Estoy cansado, camino y camino con la bolsa a cuestas, no hay ningún cartel que pueda entender, nada, todo está en farsi, hasta los números.
El viajero se convierte en analfabeto total, es difícil distinguir un hotel de una gestoría.
Hace mucho tiempo que no sentía esa sensación de decir: uf, ¿pero dónde he llegado? o, mejor aún, ¿acabo de salir del vientre materno?, por favor, que alguien me ponga un pañal.
Hay un hotel enfrente del muelle donde se embarca para la isla de Queshm, lo había descartado por demasiado lujoso para mí, pero acabo en él después de dar vueltas y más vueltas.
Mi siempre ligera mochila hoy pesa más de lo normal, se hace de noche y cuesta andar por las calles de tanta gente que hay, así que decido pagar la friolera de 23 euros por una noche, un precio desorbitado comparado con el resto de mis alojamientos del viaje.

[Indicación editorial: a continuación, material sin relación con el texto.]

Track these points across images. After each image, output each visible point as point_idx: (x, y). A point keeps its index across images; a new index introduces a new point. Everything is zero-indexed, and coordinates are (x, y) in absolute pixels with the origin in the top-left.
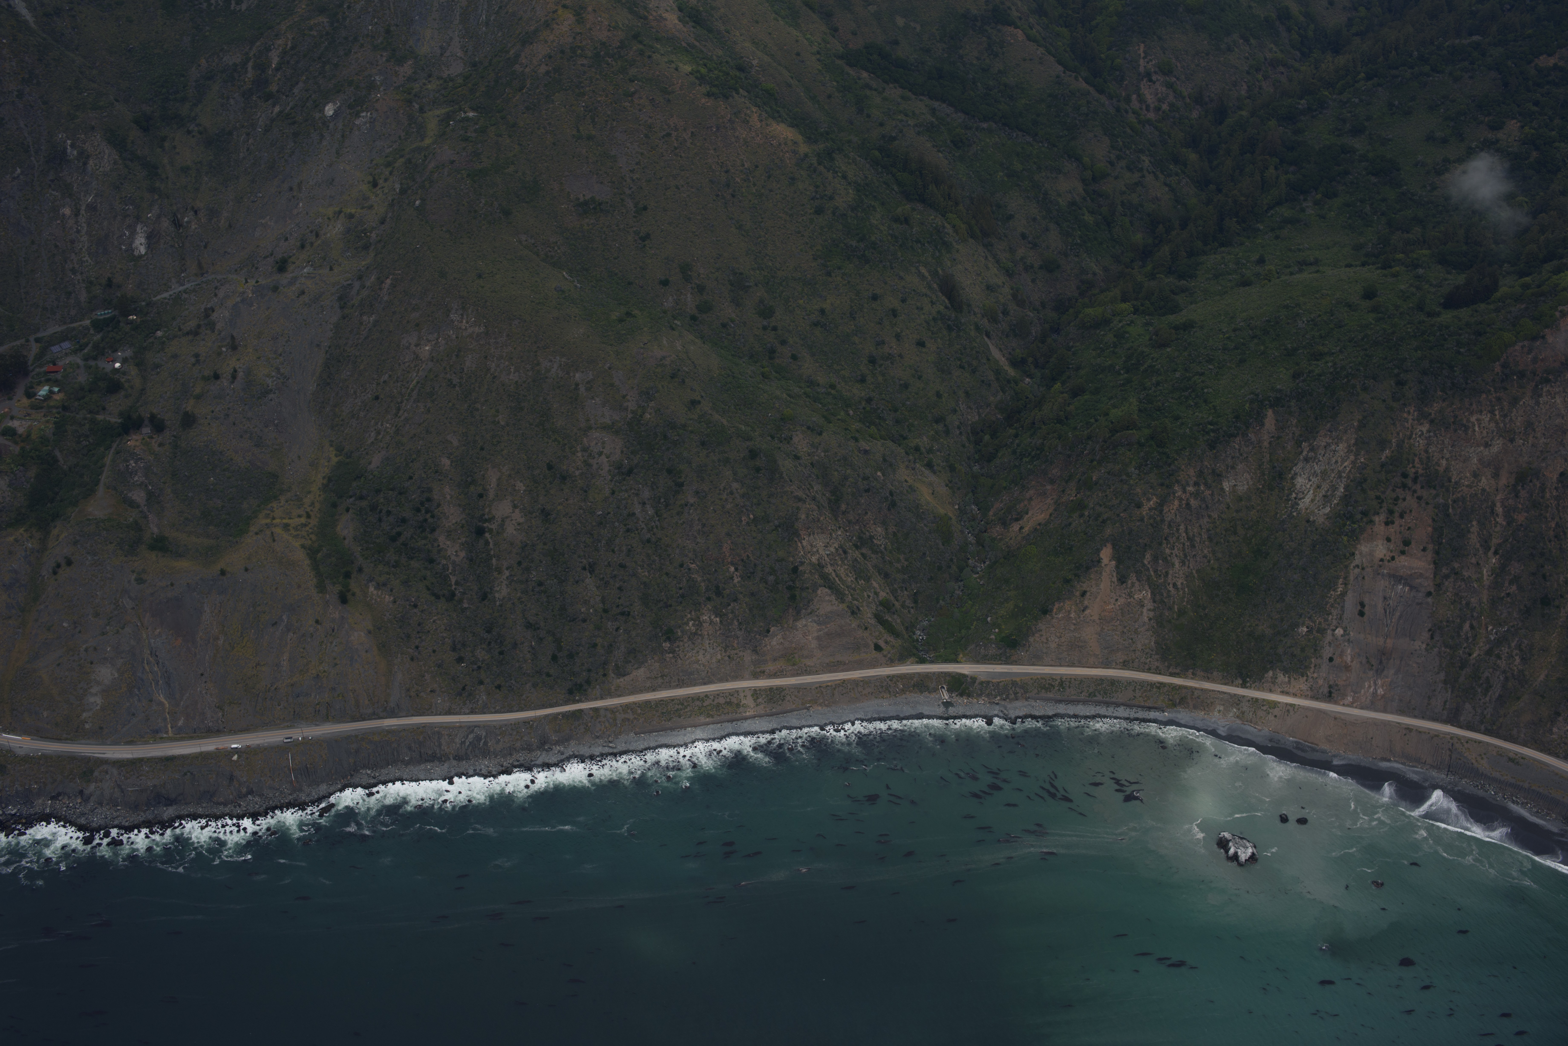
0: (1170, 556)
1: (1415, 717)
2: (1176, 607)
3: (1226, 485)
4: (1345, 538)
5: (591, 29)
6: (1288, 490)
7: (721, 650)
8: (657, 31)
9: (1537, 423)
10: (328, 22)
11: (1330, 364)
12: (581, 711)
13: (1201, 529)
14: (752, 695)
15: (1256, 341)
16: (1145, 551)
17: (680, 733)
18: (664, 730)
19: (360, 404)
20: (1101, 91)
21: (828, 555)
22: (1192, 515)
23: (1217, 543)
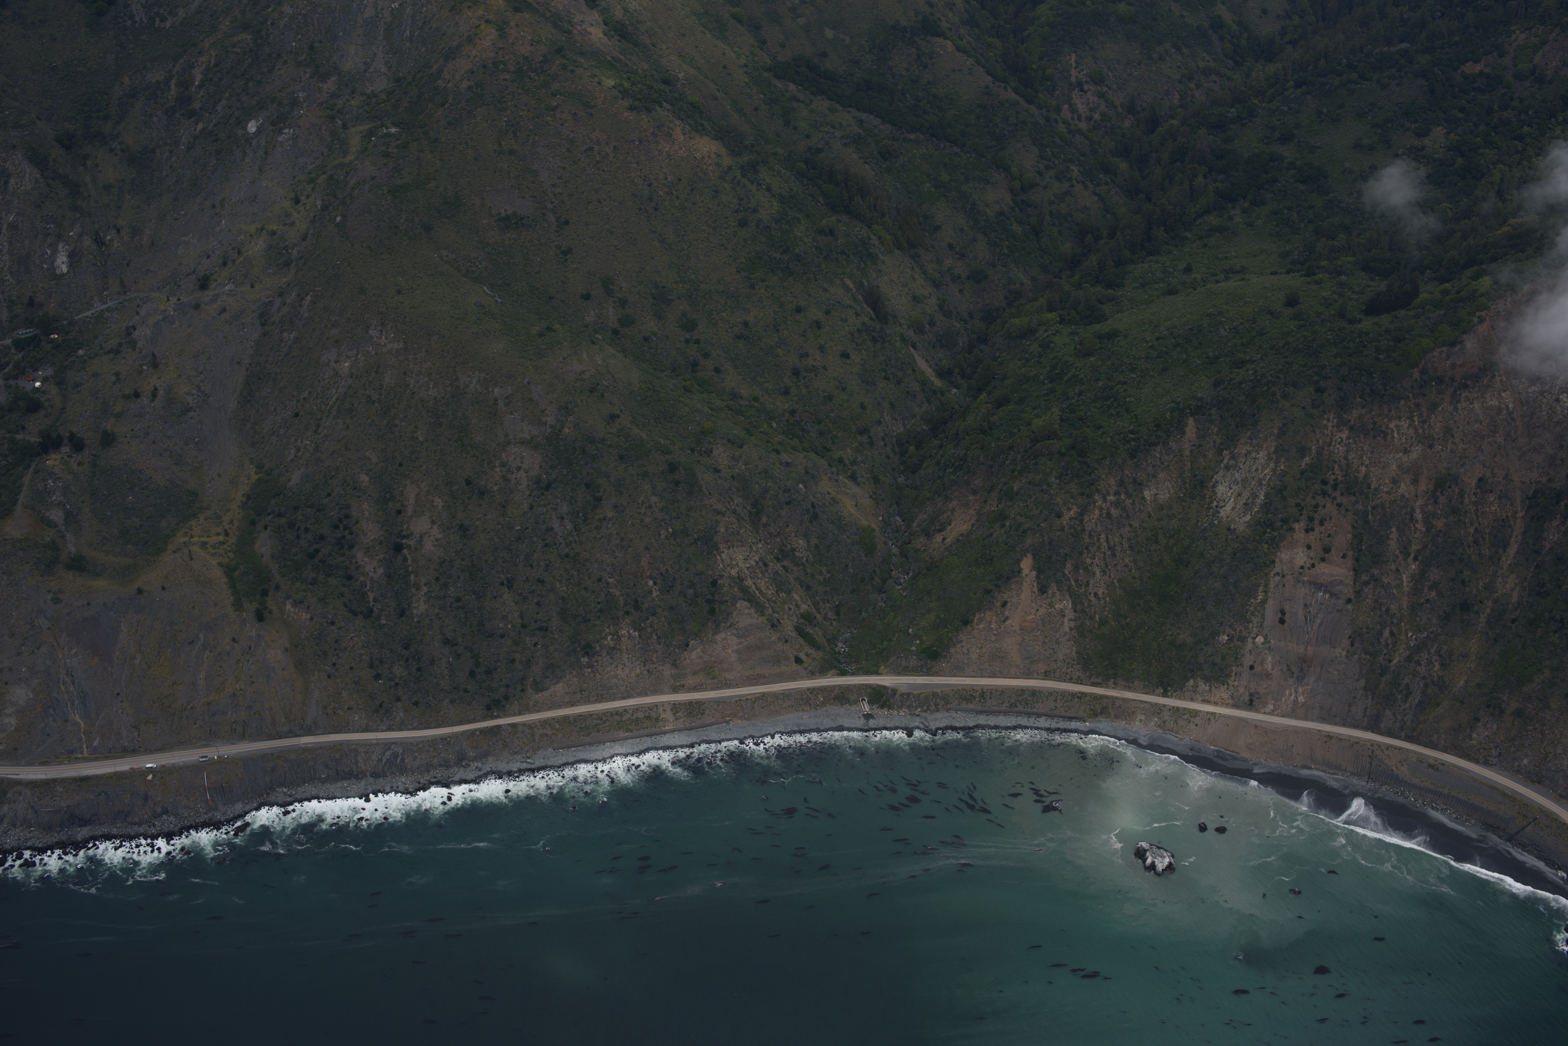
0: (1091, 565)
1: (1336, 724)
2: (1097, 616)
3: (1147, 494)
4: (1265, 546)
5: (513, 44)
6: (1209, 498)
7: (640, 665)
8: (581, 45)
9: (1455, 429)
10: (251, 39)
11: (1251, 372)
12: (499, 727)
13: (1122, 538)
14: (672, 710)
15: (1178, 349)
16: (1066, 561)
17: (598, 748)
18: (583, 745)
19: (280, 421)
20: (1030, 102)
21: (747, 568)
22: (1113, 524)
23: (1138, 552)
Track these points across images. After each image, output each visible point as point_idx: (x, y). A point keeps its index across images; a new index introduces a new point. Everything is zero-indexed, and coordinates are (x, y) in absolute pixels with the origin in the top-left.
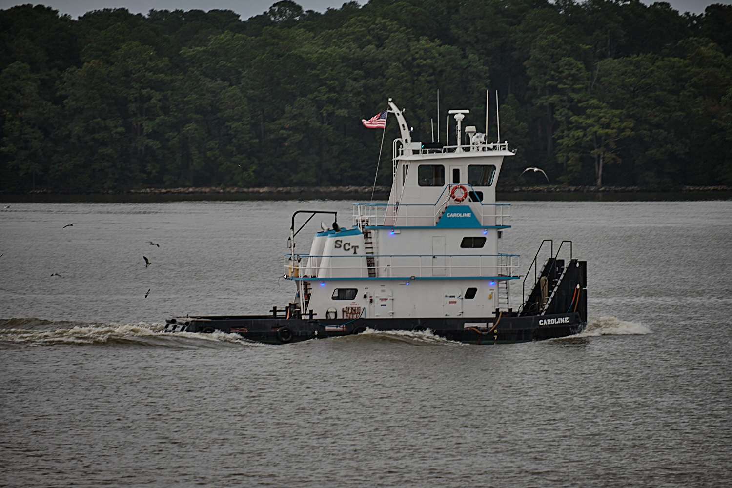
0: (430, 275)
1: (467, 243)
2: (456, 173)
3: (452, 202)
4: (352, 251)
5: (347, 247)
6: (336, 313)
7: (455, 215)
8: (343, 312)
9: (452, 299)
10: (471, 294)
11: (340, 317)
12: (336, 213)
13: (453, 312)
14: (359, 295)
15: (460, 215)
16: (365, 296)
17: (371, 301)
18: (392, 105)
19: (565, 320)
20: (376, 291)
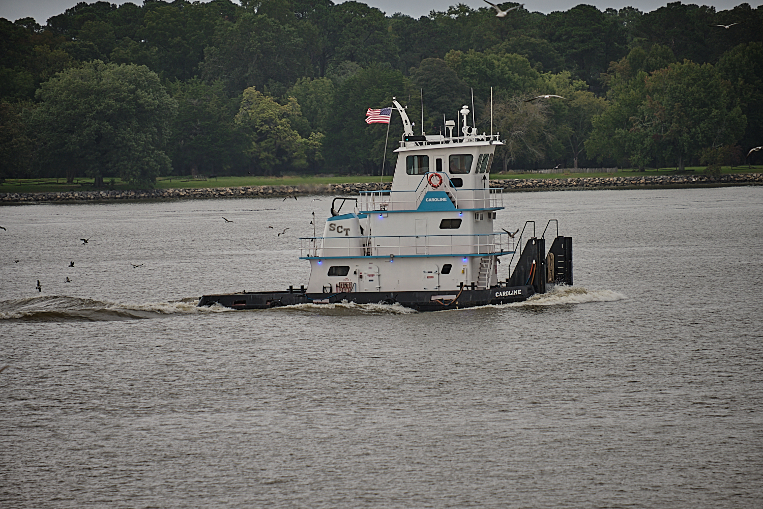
0: (414, 254)
1: (445, 224)
2: (439, 162)
3: (430, 189)
4: (344, 233)
5: (340, 229)
6: (331, 288)
7: (433, 200)
8: (337, 286)
9: (430, 275)
10: (446, 269)
11: (334, 291)
12: (356, 199)
13: (431, 285)
14: (351, 272)
15: (437, 200)
16: (355, 273)
17: (361, 277)
18: (396, 103)
19: (519, 292)
20: (365, 268)
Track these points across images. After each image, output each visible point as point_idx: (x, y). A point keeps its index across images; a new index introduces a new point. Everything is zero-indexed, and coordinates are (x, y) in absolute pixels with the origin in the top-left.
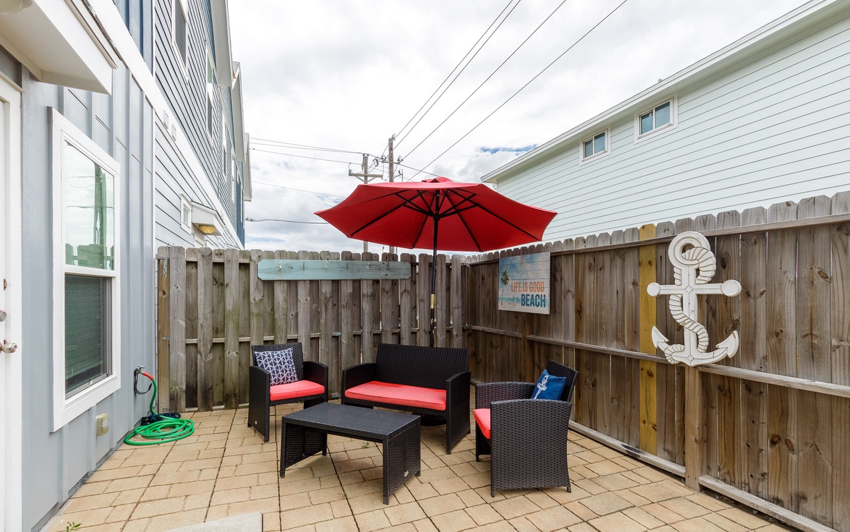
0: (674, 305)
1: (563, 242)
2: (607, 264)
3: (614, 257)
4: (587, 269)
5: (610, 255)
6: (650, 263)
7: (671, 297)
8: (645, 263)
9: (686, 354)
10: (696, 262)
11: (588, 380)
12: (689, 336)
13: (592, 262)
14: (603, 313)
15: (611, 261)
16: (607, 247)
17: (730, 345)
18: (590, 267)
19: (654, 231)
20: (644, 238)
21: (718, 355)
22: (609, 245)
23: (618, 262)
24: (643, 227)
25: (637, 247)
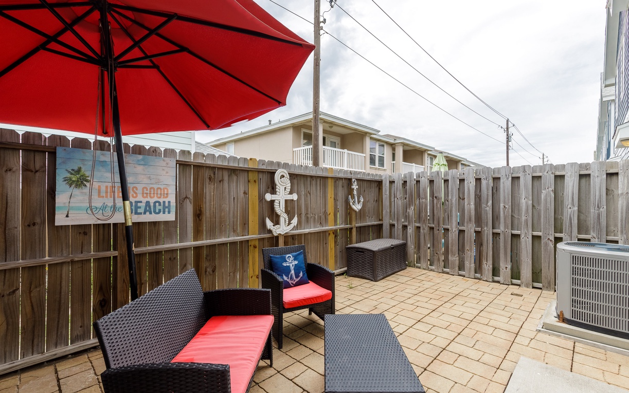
0: (276, 205)
1: (178, 151)
2: (226, 178)
3: (231, 174)
4: (208, 180)
5: (228, 173)
6: (255, 181)
7: (276, 201)
8: (252, 181)
9: (281, 229)
10: (285, 184)
11: (208, 270)
12: (282, 220)
13: (212, 175)
14: (223, 214)
15: (229, 176)
16: (225, 166)
17: (295, 221)
18: (210, 179)
19: (257, 163)
20: (251, 166)
21: (292, 226)
22: (227, 164)
23: (235, 178)
24: (251, 159)
25: (247, 171)
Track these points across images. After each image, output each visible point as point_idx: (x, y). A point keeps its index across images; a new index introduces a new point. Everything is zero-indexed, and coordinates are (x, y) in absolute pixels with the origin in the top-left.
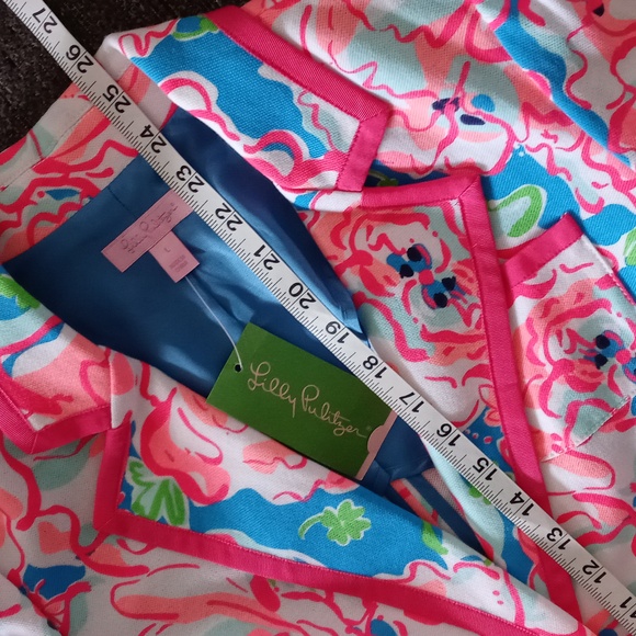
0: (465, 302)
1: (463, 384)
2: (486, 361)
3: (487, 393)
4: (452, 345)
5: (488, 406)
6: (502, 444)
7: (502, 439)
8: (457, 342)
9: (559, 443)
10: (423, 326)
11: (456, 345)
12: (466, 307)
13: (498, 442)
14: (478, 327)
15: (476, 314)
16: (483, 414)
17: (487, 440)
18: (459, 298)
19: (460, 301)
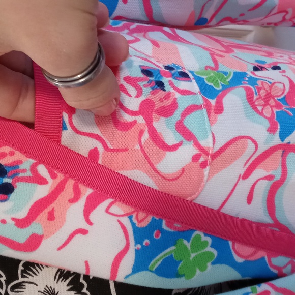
0: (24, 171)
1: (90, 223)
2: (89, 191)
3: (117, 209)
4: (49, 209)
5: (129, 216)
6: (168, 225)
7: (164, 222)
8: (51, 203)
9: (202, 159)
10: (13, 219)
11: (53, 205)
12: (29, 174)
13: (164, 227)
14: (54, 176)
15: (42, 170)
16: (133, 224)
17: (157, 236)
18: (17, 173)
19: (21, 175)
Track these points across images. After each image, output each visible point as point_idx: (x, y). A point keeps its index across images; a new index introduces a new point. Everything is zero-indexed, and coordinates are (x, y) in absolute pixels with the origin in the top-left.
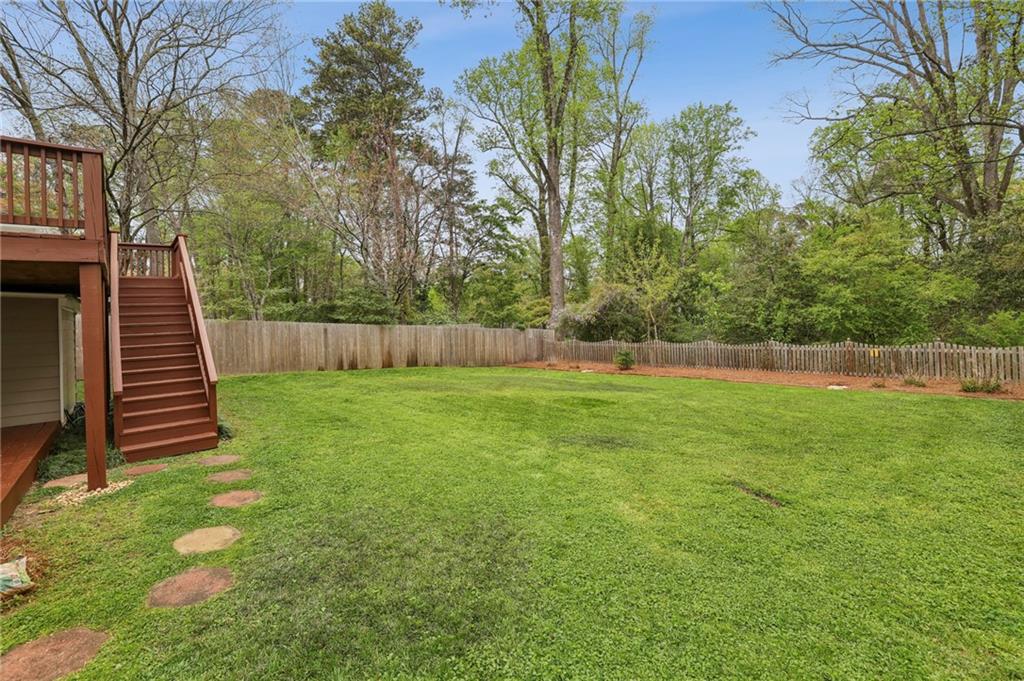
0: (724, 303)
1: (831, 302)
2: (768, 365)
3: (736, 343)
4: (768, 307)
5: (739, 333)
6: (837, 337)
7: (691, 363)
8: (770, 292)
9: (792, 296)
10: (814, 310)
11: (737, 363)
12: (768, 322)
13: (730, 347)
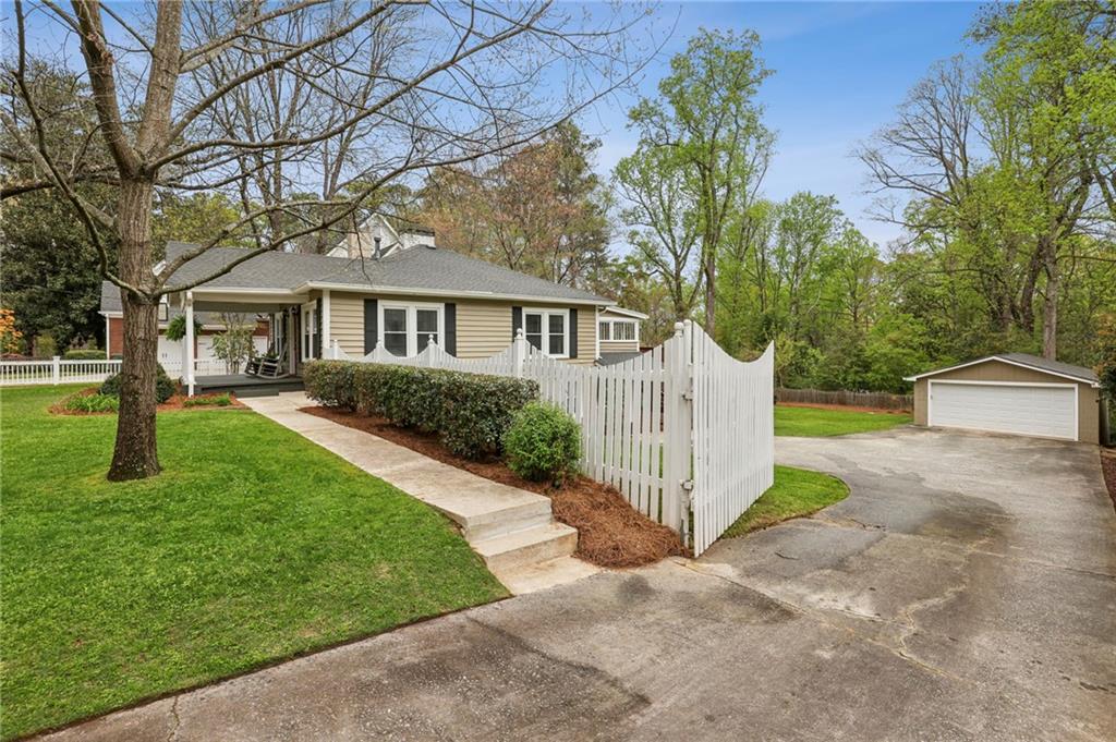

El hotel lo vale, y encima en casi dos semanas en Irán la cantidad gastada en total es casi ridícula según los stándares occidentales.
Así que se acabaron los espacios claustrofóbicos, los lamparones, las almohadas con zonas amarillas, los rizados vellos púbicos de desconocidos entre las sábanas, los gargajos en medio de la oscuridad, las moquetas grasientas y agujereadas, el baño comunitario y su japonés que siempre está dentro, los cárteles de “echar el papel del water en el cubo” -cuestión verdaderamente desagradable, imaginaos lo que aparece al levantar esa tapa, qué asco- y en el que un mochilero gracioso ha ido escribiendo por todo Irán en boli “y entonces pida un deseo”.
Se acabó, al menos por una noche.
Mi habitación en este hotel es tan normal que hasta me siento extraño.